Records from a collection
_ _ _ _ _ _ _
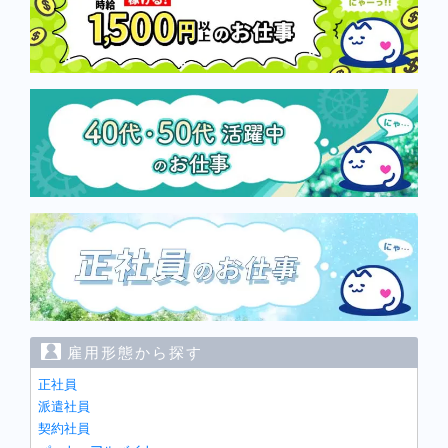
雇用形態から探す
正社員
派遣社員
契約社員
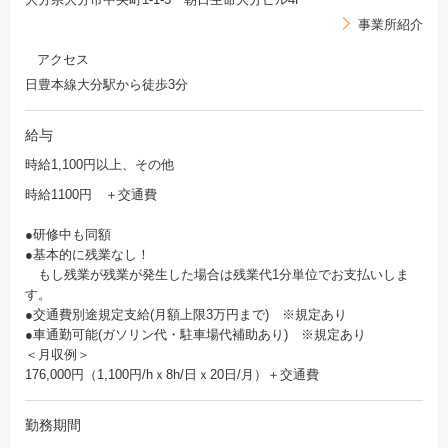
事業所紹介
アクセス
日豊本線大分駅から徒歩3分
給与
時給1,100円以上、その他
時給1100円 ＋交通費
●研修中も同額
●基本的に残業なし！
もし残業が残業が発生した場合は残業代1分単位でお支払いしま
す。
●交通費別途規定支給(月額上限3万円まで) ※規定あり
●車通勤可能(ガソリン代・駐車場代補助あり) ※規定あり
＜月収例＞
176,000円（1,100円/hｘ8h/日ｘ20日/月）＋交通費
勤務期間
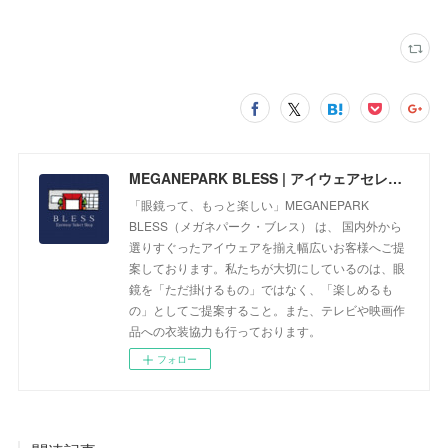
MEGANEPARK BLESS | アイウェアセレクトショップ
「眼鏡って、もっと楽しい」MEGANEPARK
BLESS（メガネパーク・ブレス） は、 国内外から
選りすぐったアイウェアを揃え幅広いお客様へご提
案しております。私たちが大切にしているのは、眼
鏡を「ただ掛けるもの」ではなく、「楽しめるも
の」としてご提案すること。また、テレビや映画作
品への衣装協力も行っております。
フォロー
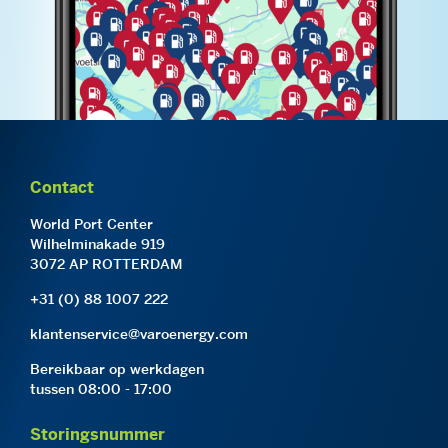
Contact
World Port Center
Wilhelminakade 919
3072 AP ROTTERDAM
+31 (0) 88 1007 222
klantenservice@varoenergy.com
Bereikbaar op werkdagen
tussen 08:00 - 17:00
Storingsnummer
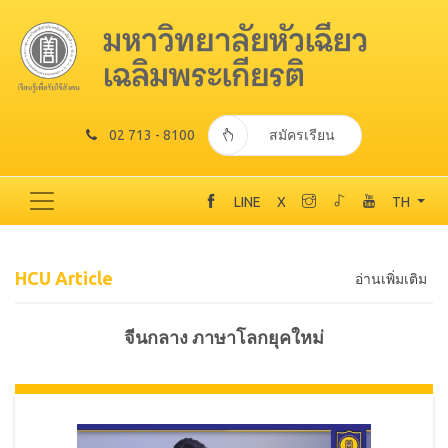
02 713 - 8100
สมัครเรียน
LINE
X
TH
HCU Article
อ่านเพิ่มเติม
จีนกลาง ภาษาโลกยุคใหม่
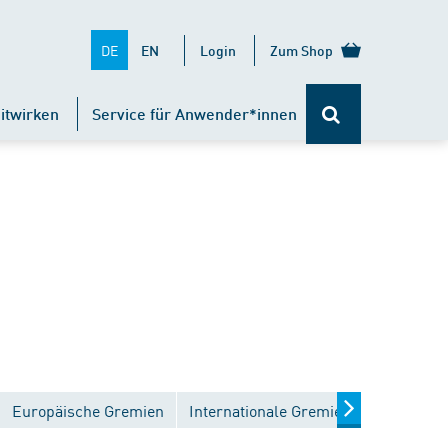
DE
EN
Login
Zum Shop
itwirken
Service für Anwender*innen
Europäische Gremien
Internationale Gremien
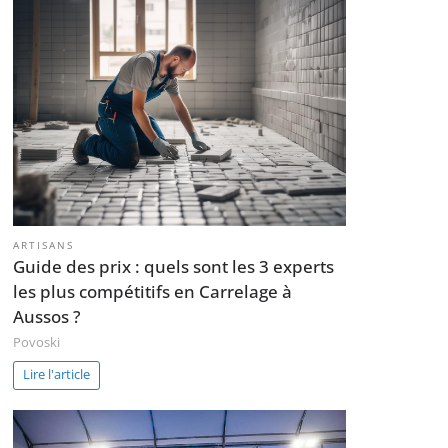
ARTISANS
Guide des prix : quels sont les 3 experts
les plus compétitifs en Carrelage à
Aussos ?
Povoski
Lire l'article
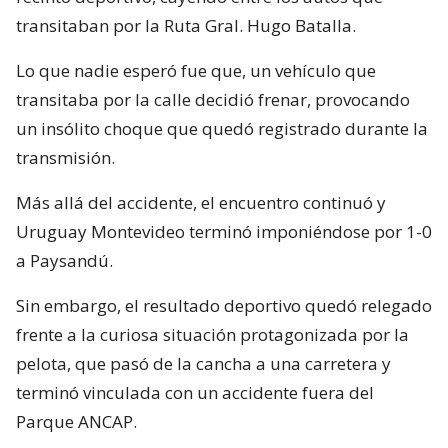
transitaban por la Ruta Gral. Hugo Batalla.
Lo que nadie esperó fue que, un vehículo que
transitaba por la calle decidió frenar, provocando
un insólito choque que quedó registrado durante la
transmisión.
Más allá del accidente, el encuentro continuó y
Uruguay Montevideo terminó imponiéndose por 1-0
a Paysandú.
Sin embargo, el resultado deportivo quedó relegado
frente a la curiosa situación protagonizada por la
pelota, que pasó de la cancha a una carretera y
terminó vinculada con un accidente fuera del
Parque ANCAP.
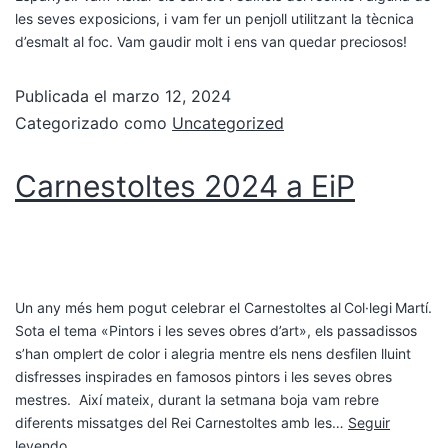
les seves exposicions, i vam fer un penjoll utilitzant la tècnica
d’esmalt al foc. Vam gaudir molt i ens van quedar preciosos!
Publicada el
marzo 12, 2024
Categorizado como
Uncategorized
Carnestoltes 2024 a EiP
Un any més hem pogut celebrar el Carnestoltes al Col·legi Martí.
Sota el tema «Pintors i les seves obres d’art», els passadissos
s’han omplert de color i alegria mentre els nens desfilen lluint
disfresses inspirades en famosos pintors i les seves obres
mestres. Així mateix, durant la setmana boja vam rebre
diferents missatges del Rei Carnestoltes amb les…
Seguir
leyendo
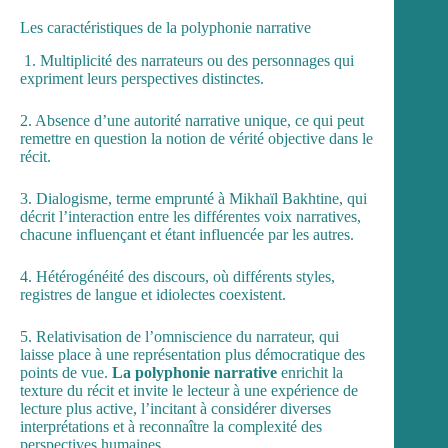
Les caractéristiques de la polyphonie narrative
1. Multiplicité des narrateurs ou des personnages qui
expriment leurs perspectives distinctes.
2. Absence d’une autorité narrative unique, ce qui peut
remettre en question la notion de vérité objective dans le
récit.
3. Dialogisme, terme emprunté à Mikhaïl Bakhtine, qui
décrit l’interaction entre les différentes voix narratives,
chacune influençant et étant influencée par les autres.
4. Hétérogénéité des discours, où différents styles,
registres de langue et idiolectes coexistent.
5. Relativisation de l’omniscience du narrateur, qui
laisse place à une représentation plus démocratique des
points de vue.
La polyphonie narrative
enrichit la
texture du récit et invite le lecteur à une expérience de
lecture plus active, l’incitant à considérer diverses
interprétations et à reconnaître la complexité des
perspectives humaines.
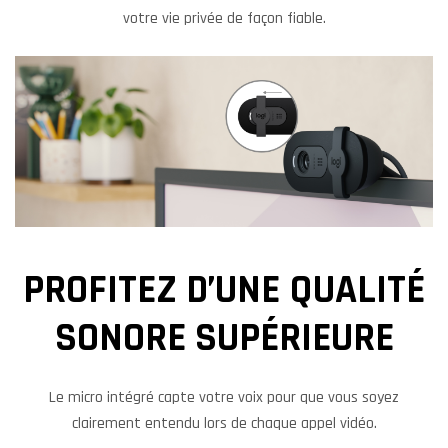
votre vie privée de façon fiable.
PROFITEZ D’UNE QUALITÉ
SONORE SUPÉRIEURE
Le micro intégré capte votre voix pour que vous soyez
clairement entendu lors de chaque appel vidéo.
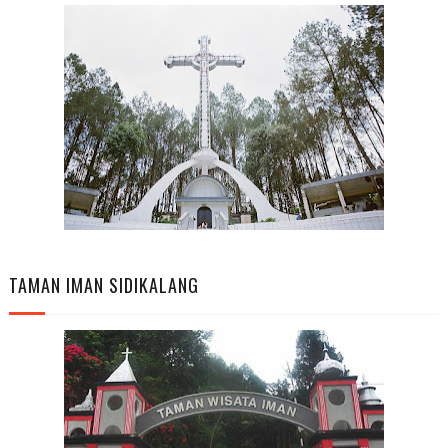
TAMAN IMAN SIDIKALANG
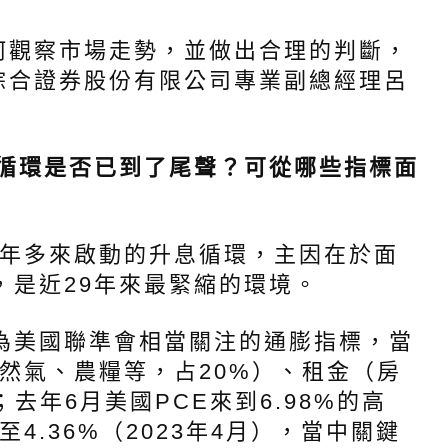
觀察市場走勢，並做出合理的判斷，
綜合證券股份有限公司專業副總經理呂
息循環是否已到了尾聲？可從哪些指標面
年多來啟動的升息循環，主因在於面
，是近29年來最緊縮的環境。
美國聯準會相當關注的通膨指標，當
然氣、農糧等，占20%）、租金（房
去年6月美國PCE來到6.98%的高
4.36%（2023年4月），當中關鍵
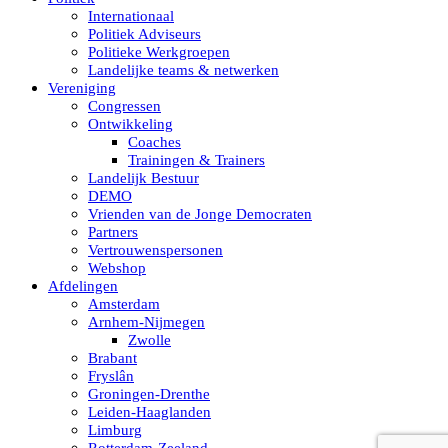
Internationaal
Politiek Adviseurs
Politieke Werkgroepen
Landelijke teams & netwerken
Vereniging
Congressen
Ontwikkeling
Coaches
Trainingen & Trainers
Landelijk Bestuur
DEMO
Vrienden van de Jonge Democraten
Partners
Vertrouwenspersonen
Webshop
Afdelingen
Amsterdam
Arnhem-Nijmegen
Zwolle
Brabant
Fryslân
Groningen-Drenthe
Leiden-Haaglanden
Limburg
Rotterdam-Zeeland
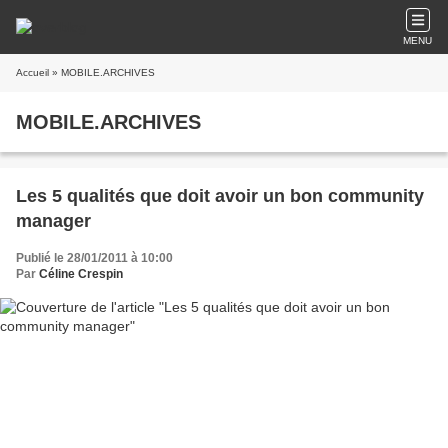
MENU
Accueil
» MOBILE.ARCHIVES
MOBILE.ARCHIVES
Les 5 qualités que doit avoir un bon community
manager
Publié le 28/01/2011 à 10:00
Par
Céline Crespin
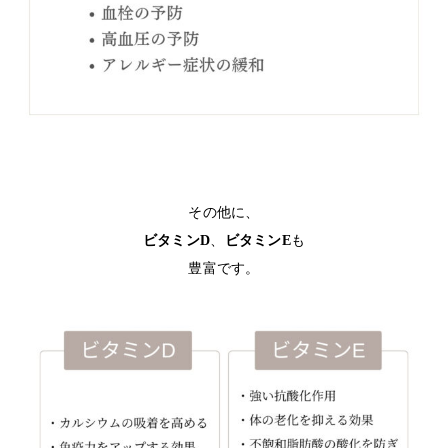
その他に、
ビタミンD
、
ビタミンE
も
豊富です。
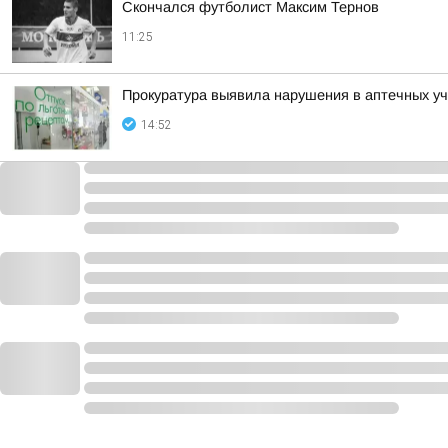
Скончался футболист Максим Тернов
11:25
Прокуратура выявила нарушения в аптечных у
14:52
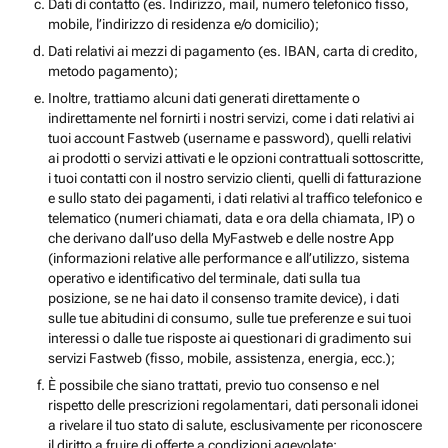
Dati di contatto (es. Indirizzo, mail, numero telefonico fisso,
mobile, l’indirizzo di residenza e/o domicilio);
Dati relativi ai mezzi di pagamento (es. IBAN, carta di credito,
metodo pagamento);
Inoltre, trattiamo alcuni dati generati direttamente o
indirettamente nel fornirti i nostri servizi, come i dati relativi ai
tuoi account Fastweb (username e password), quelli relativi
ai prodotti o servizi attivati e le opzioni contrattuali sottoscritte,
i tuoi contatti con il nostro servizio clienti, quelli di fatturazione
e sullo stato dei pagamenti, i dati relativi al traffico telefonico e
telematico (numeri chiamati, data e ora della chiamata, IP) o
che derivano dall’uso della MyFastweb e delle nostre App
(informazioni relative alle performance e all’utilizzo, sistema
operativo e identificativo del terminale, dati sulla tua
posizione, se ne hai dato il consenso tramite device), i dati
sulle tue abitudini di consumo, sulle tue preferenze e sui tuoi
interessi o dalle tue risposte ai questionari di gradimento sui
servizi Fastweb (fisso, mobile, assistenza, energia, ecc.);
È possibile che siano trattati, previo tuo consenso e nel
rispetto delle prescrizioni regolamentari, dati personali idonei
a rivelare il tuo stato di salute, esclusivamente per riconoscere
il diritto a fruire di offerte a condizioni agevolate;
_ _ _ _ _ _ _
• _Your objective_:
Write the records out again exactly as shown above, keeping no pictures.

• _Expected answer_:
雇用形態から探す
正社員
派遣社員
契約社員
事業所紹介
アクセス
日豊本線大分駅から徒歩3分
給与
時給1,100円以上、その他
時給1100円 ＋交通費
●研修中も同額
●基本的に残業なし！
もし残業が残業が発生した場合は残業代1分単位でお支払いしま
す。
●交通費別途規定支給(月額上限3万円まで) ※規定あり
●車通勤可能(ガソリン代・駐車場代補助あり) ※規定あり
＜月収例＞
176,000円（1,100円/hｘ8h/日ｘ20日/月）＋交通費
勤務期間
MEGANEPARK BLESS | アイウェアセレクトショップ
「眼鏡って、もっと楽しい」MEGANEPARK
BLESS（メガネパーク・ブレス） は、 国内外から
選りすぐったアイウェアを揃え幅広いお客様へご提
案しております。私たちが大切にしているのは、眼
鏡を「ただ掛けるもの」ではなく、「楽しめるも
の」としてご提案すること。また、テレビや映画作
品への衣装協力も行っております。
フォロー
Contact
World Port Center
Wilhelminakade 919
3072 AP ROTTERDAM
+31 (0) 88 1007 222
klantenservice@varoenergy.com
Bereikbaar op werkdagen
tussen 08:00 - 17:00
Storingsnummer
02 713 - 8100
สมัครเรียน
LINE
X
TH
HCU Article
อ่านเพิ่มเติม
จีนกลาง ภาษาโลกยุคใหม่
DE
EN
Login
Zum Shop
itwirken
Service für Anwender*innen
Europäische Gremien
Internationale Gremien
ARTISANS
Guide des prix : quels sont les 3 experts
les plus compétitifs en Carrelage à
Aussos ?
Povoski
Lire l'article
transitaban por la Ruta Gral. Hugo Batalla.
Lo que nadie esperó fue que, un vehículo que
transitaba por la calle decidió frenar, provocando
un insólito choque que quedó registrado durante la
transmisión.
Más allá del accidente, el encuentro continuó y
Uruguay Montevideo terminó imponiéndose por 1-0
a Paysandú.
Sin embargo, el resultado deportivo quedó relegado
frente a la curiosa situación protagonizada por la
pelota, que pasó de la cancha a una carretera y
terminó vinculada con un accidente fuera del
Parque ANCAP.
les seves exposicions, i vam fer un penjoll utilitzant la tècnica
d’esmalt al foc. Vam gaudir molt i ens van quedar preciosos!
Publicada el
marzo 12, 2024
Categorizado como
Uncategorized
Carnestoltes 2024 a EiP
Un any més hem pogut celebrar el Carnestoltes al Col·legi Martí.
Sota el tema «Pintors i les seves obres d’art», els passadissos
s’han omplert de color i alegria mentre els nens desfilen lluint
disfresses inspirades en famosos pintors i les seves obres
mestres. Així mateix, durant la setmana boja vam rebre
diferents missatges del Rei Carnestoltes amb les…
Seguir
leyendo
Les caractéristiques de la polyphonie narrative
1. Multiplicité des narrateurs ou des personnages qui
expriment leurs perspectives distinctes.
2. Absence d’une autorité narrative unique, ce qui peut
remettre en question la notion de vérité objective dans le
récit.
3. Dialogisme, terme emprunté à Mikhaïl Bakhtine, qui
décrit l’interaction entre les différentes voix narratives,
chacune influençant et étant influencée par les autres.
4. Hétérogénéité des discours, où différents styles,
registres de langue et idiolectes coexistent.
5. Relativisation de l’omniscience du narrateur, qui
laisse place à une représentation plus démocratique des
points de vue.
La polyphonie narrative
enrichit la
texture du récit et invite le lecteur à une expérience de
lecture plus active, l’incitant à considérer diverses
interprétations et à reconnaître la complexité des
perspectives humaines.
votre vie privée de façon fiable.
PROFITEZ D’UNE QUALITÉ
SONORE SUPÉRIEURE
Le micro intégré capte votre voix pour que vous soyez
clairement entendu lors de chaque appel vidéo.
TAMAN IMAN SIDIKALANG
觀察市場走勢，並做出合理的判斷，
綜合證券股份有限公司專業副總經理呂
息循環是否已到了尾聲？可從哪些指標面
年多來啟動的升息循環，主因在於面
，是近29年來最緊縮的環境。
美國聯準會相當關注的通膨指標，當
然氣、農糧等，占20%）、租金（房
去年6月美國PCE來到6.98%的高
4.36%（2023年4月），當中關鍵
Internationaal
Politiek Adviseurs
Politieke Werkgroepen
Landelijke teams & netwerken
Vereniging
Congressen
Ontwikkeling
Coaches
Trainingen & Trainers
Landelijk Bestuur
DEMO
Vrienden van de Jonge Democraten
Partners
Vertrouwenspersonen
Webshop
Afdelingen
Amsterdam
Arnhem-Nijmegen
Zwolle
Brabant
Fryslân
Groningen-Drenthe
Leiden-Haaglanden
Limburg
Rotterdam-Zeeland
MENU
Accueil
» MOBILE.ARCHIVES
MOBILE.ARCHIVES
Les 5 qualités que doit avoir un bon community
manager
Publié le 28/01/2011 à 10:00
Par
Céline Crespin
その他に、
ビタミンD
、
ビタミンE
も
豊富です。
Скончался футболист Максим Тернов
11:25
Прокуратура выявила нарушения в аптечных у
14:52
Dati di contatto (es. Indirizzo, mail, numero telefonico fisso,
mobile, l’indirizzo di residenza e/o domicilio);
Dati relativi ai mezzi di pagamento (es. IBAN, carta di credito,
metodo pagamento);
Inoltre, trattiamo alcuni dati generati direttamente o
indirettamente nel fornirti i nostri servizi, come i dati relativi ai
tuoi account Fastweb (username e password), quelli relativi
ai prodotti o servizi attivati e le opzioni contrattuali sottoscritte,
i tuoi contatti con il nostro servizio clienti, quelli di fatturazione
e sullo stato dei pagamenti, i dati relativi al traffico telefonico e
telematico (numeri chiamati, data e ora della chiamata, IP) o
che derivano dall’uso della MyFastweb e delle nostre App
(informazioni relative alle performance e all’utilizzo, sistema
operativo e identificativo del terminale, dati sulla tua
posizione, se ne hai dato il consenso tramite device), i dati
sulle tue abitudini di consumo, sulle tue preferenze e sui tuoi
interessi o dalle tue risposte ai questionari di gradimento sui
servizi Fastweb (fisso, mobile, assistenza, energia, ecc.);
È possibile che siano trattati, previo tuo consenso e nel
rispetto delle prescrizioni regolamentari, dati personali idonei
a rivelare il tuo stato di salute, esclusivamente per riconoscere
il diritto a fruire di offerte a condizioni agevolate;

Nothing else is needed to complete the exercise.